While current valuations look expensive versus historical norms, about 1–3 times enterprise value to sales and 10–16 times EV/EBITDA, Cantor said recent share‑price strength after equity raises suggests investors are again willing to pay up for businesses with “multi‑decade growth visibility.”

Cantor’s thesis rests on what it calls a “Theory of Deterrence Relativity,” in which technologies that compress the decision‑making cycle on the battlefield are likely to win budget share.

The note argues that drones, software and directed‑energy weapons “flatten combat space‑time” and therefore “will always outgrow the technology that is behind it.”

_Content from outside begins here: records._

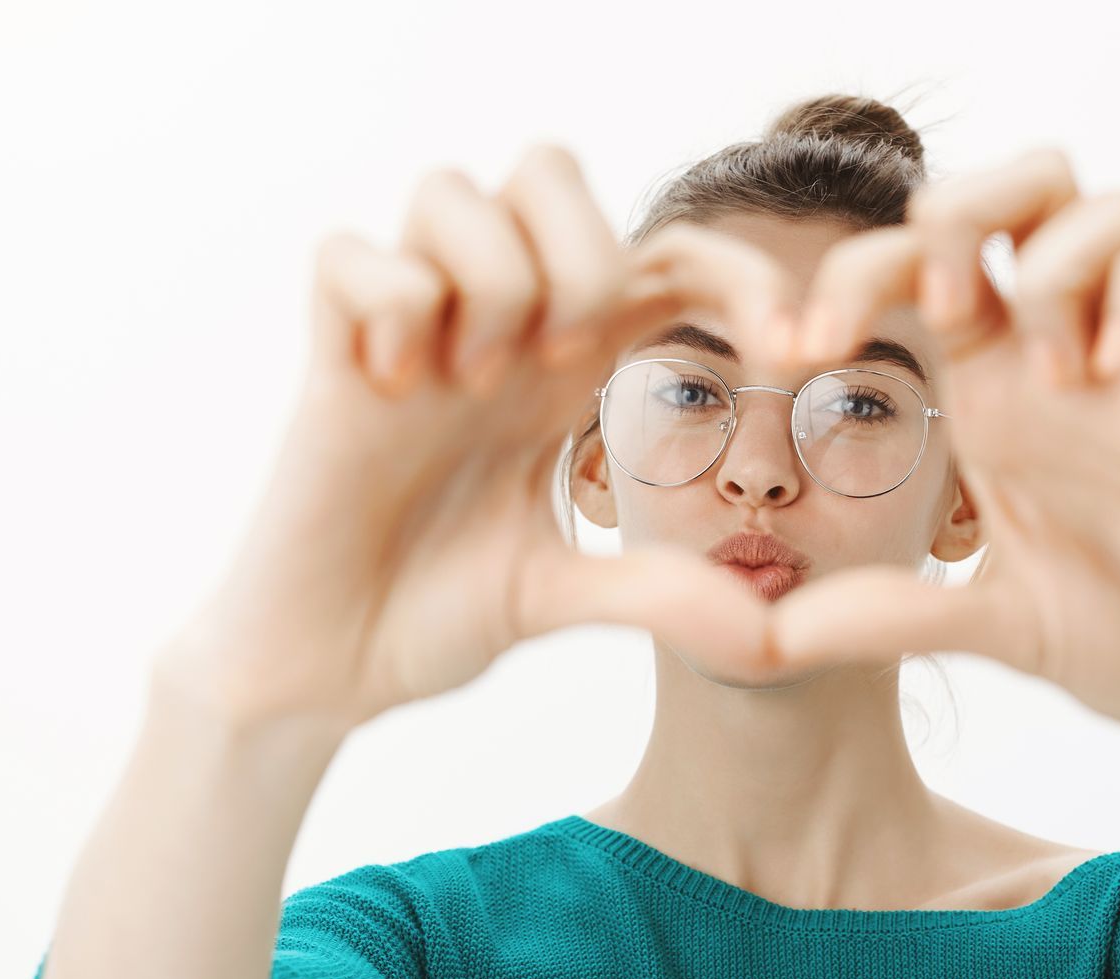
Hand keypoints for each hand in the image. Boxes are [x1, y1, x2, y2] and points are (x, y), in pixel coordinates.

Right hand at [158, 146, 801, 729]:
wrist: (324, 668)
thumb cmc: (434, 615)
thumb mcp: (565, 597)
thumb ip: (660, 594)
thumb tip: (771, 634)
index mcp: (563, 369)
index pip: (665, 259)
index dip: (741, 278)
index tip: (796, 354)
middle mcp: (493, 330)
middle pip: (552, 169)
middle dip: (584, 252)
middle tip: (566, 363)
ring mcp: (407, 333)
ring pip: (455, 191)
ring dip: (489, 286)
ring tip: (470, 387)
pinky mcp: (326, 357)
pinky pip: (355, 254)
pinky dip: (390, 311)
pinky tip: (391, 391)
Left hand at [768, 148, 1119, 759]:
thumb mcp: (984, 628)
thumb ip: (882, 617)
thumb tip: (763, 640)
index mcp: (992, 392)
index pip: (915, 267)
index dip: (848, 274)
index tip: (799, 349)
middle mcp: (1063, 358)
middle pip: (1017, 189)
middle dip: (962, 208)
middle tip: (943, 313)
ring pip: (1108, 208)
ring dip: (1057, 268)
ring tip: (1056, 379)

Potential catalysts listed include, AIRO’s municipal eVTOL programme, AeroVironment’s progress in munitions and air‑defence systems, Kratos’ scaling of the X‑58 unmanned platform and electronics pipeline; and Redwire’s expansion in space‑based intelligence services.

Risks typical of hardware makers like engineering delays, cost overruns and regulatory scrutiny were also listed by the analyst as well as possible legal liabilities if autonomous systems generate “negative externalities.”

The brokerage sees defence tech benefiting from a multi‑year upswing in U.S. and allied defence budgets, positioning the sector as both “defensive and long‑duration” in a slowing economic environment.